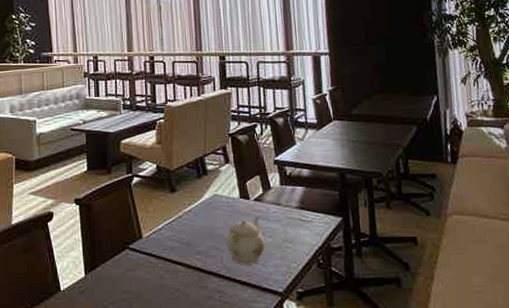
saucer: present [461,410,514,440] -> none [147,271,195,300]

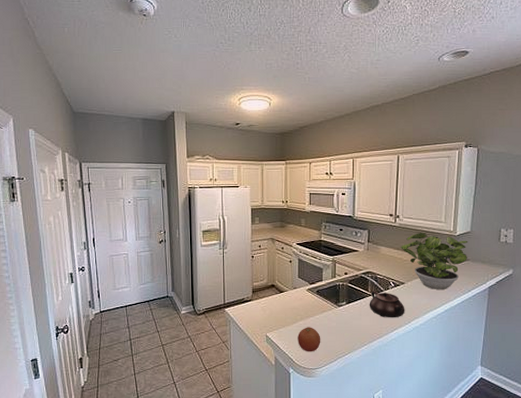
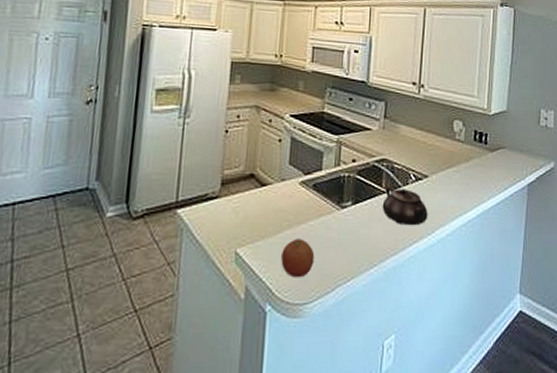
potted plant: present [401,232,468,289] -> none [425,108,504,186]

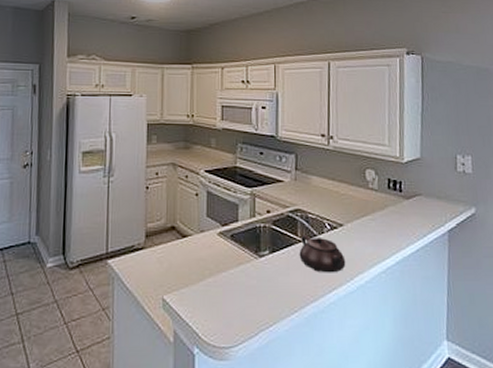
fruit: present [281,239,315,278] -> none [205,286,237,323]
________________
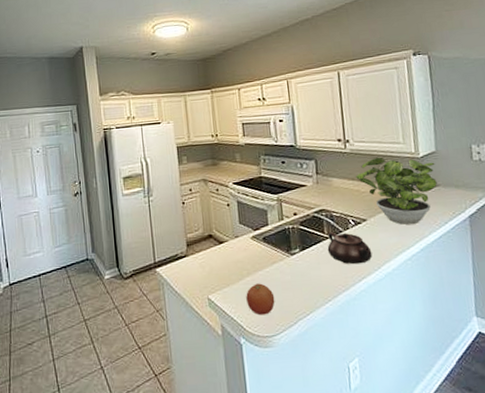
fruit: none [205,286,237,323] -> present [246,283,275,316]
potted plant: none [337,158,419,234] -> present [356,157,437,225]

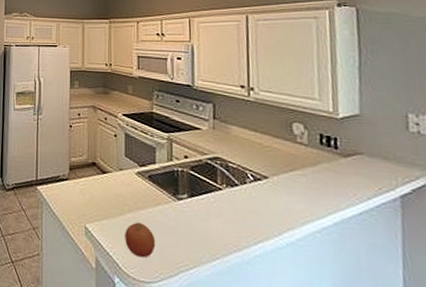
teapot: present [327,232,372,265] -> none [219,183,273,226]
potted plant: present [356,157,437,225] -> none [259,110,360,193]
________________
→ Try it
Among the lines of the records, copy out each one that contains the word "potted".

→ Answer for the task
potted plant: present [401,232,468,289] -> none [425,108,504,186]
potted plant: none [337,158,419,234] -> present [356,157,437,225]
potted plant: present [356,157,437,225] -> none [259,110,360,193]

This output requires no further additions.